WORK ORDER
The answer must be every line of the records in which the string "Figure" appears.

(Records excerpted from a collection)

-- Opening Marker --

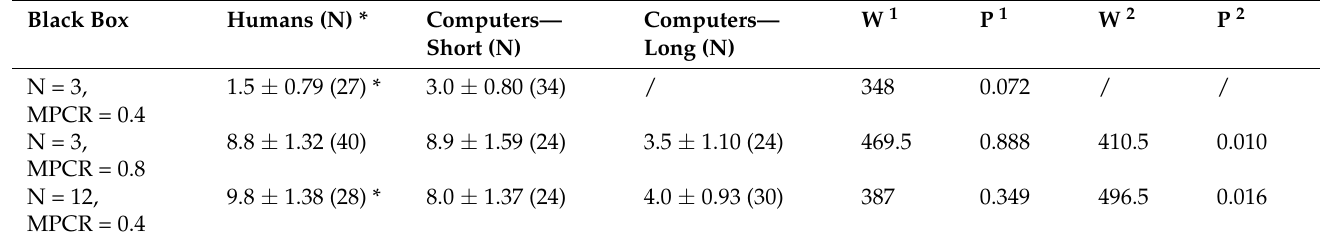
Table 3. Beliefs about the best number. The mean ± SE value participants stated as the best number to input at the end of the game. Comparisons made with Wilcoxon rank-sum test.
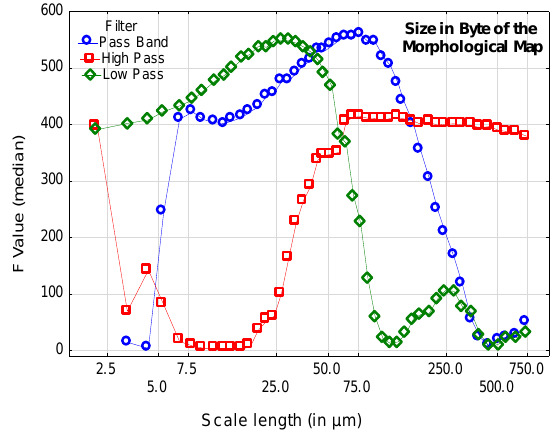
Figure 9. F median plots of the one factor ANOVA (factor: 6 surface categories) versus the scale (in µm) for the 3 filtering methods (band pass, high pass, and low pass). Table 2. Statistics of maximal F values for the three filtering methods (see Figure 9).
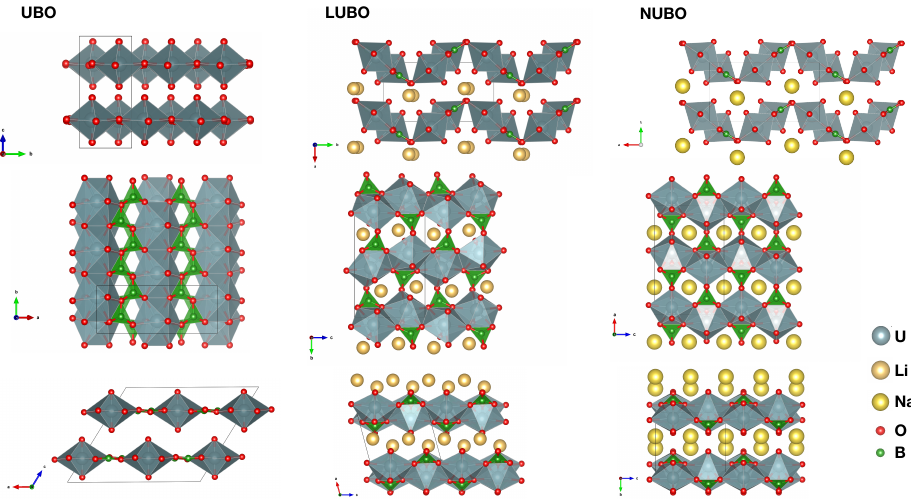
Figure 2. Views of the crystal structures of UBO , LUBO and NUBO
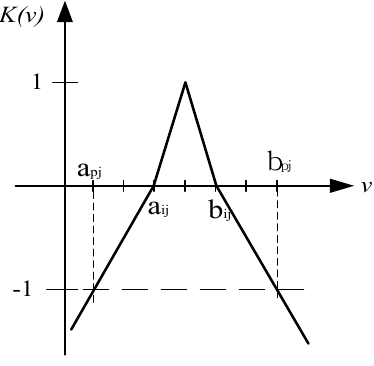
Figure 5. The proposed extension relation function.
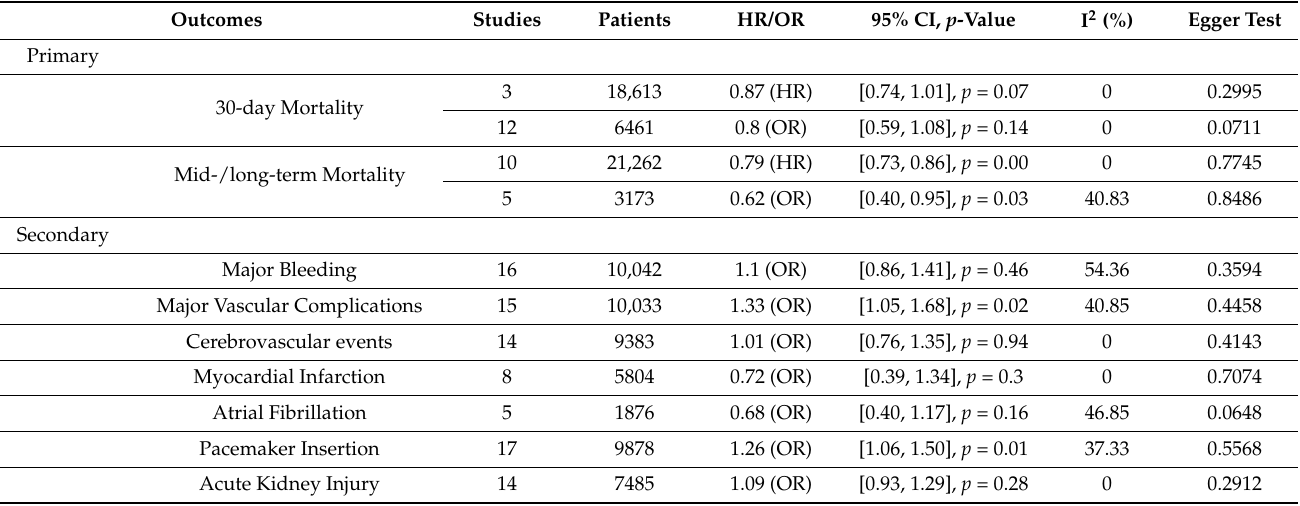
Table 4. Summary of meta-analyses for all outcomes in normal BMI versus patients with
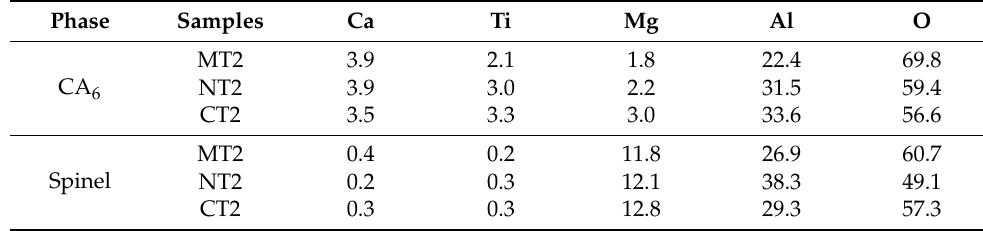
Table 3. EDS analysis of CA 6 and spinel in different samples calcined at 1450 ◦ C for 5 h (at. %).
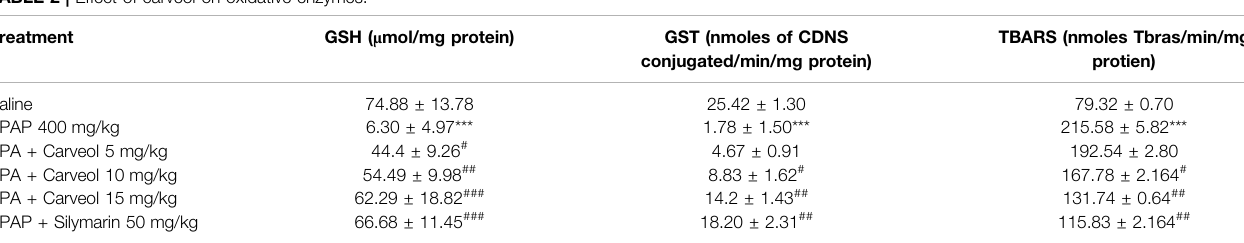
TABLE 2 | Effect of carveol on oxidative enzymes.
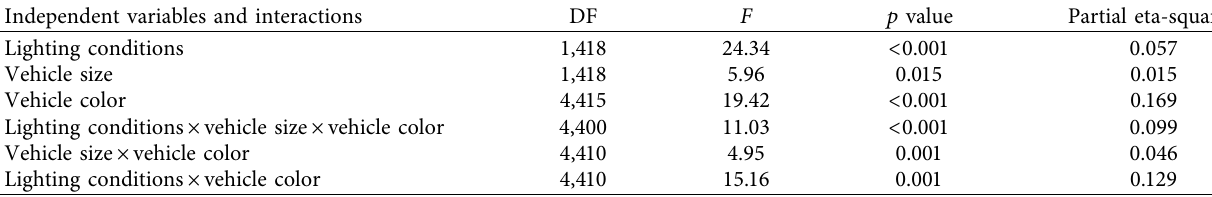
Table 2: Main and interaction effects for front identification distance.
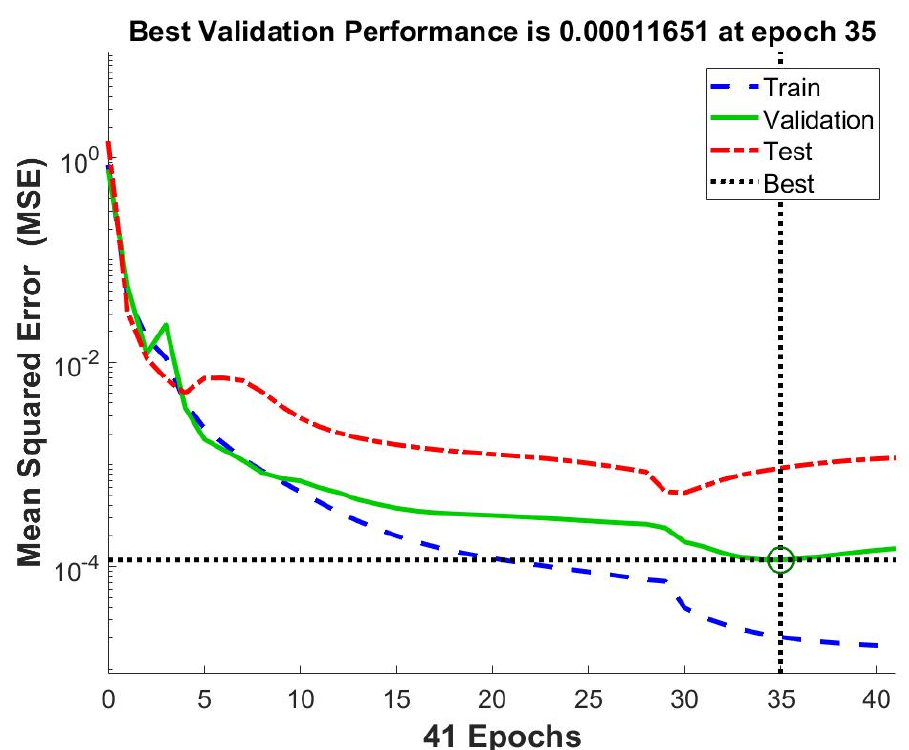
Figure 5. The training performance graph of the developed MLP neural network.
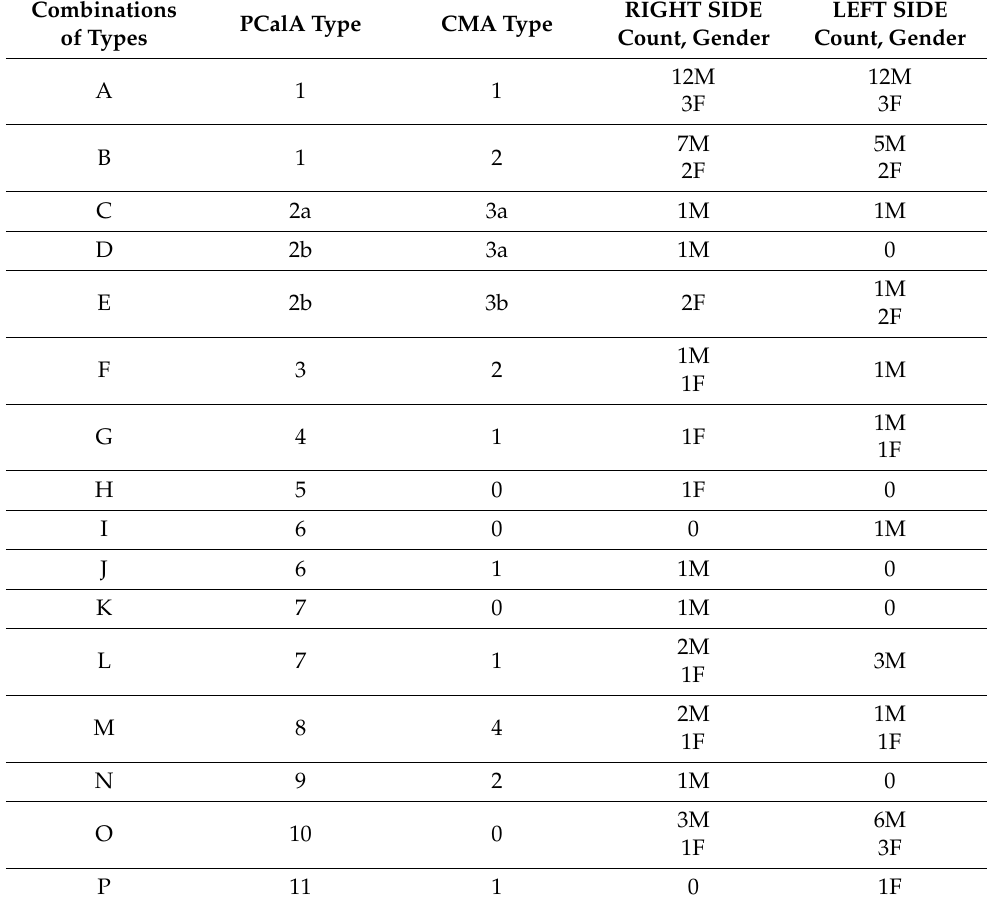
Table 2. Gender distribution of ipsilateral combinations of pericallosal (PCalA) and callosomarginal (CMA) arteries types. Types of combinations are defined and range from A to P. M: male; F:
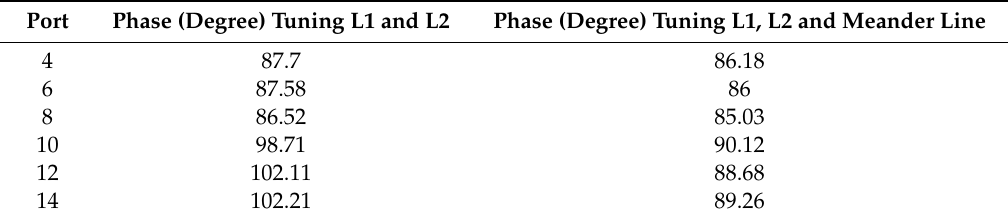
Figure 9. (a) Top view of the non-uniformly powered and spaced 12-element patch array. ( b ) Simulated normalized gain of the non-uniformly powered and spaced 12-element patch array with co- and cross-polarization. (c) Simulated S 11 of the same antenna array.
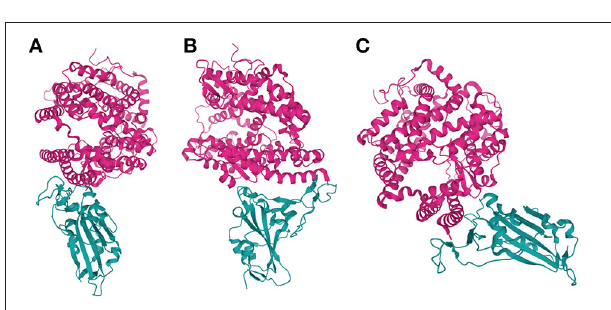
FIGURE 2 | SARS-CoV-2S interfacing with ACE2. Various orientations of an X-ray crystallography-derived cartoon representation of the Spike protein S1 subunit of SARS-CoV-2 (cyan) bound to an extracellular portion of ACE2 (residues 1-597; pink). (B) Is a 90 ◦ anticlockwise rotation, along the z-axis, of (A) , while (C) is angled to highlight the shape of the binding interface between ACE2 and SARS-CoV-2S, ∼ 90 ◦ clockwise along the z-axis, and ∼ 45 ◦ counter-clockwise along the x-axis, relative to A. Figure was created using *Mol. PDB ID: 6M0J, Crystal Structure of SARS-CoV-2 spike receptor-binding domain bound with ACE2 (97,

-- Closing Marker --

EXPECTED OUTPUT
Figure 9. F median plots of the one factor ANOVA (factor: 6 surface categories) versus the scale (in µm) for the 3 filtering methods (band pass, high pass, and low pass). Table 2. Statistics of maximal F values for the three filtering methods (see Figure 9).
Figure 2. Views of the crystal structures of UBO , LUBO and NUBO
Figure 5. The proposed extension relation function.
Figure 5. The training performance graph of the developed MLP neural network.
Figure 9. (a) Top view of the non-uniformly powered and spaced 12-element patch array. ( b ) Simulated normalized gain of the non-uniformly powered and spaced 12-element patch array with co- and cross-polarization. (c) Simulated S 11 of the same antenna array.
FIGURE 2 | SARS-CoV-2S interfacing with ACE2. Various orientations of an X-ray crystallography-derived cartoon representation of the Spike protein S1 subunit of SARS-CoV-2 (cyan) bound to an extracellular portion of ACE2 (residues 1-597; pink). (B) Is a 90 ◦ anticlockwise rotation, along the z-axis, of (A) , while (C) is angled to highlight the shape of the binding interface between ACE2 and SARS-CoV-2S, ∼ 90 ◦ clockwise along the z-axis, and ∼ 45 ◦ counter-clockwise along the x-axis, relative to A. Figure was created using *Mol. PDB ID: 6M0J, Crystal Structure of SARS-CoV-2 spike receptor-binding domain bound with ACE2 (97,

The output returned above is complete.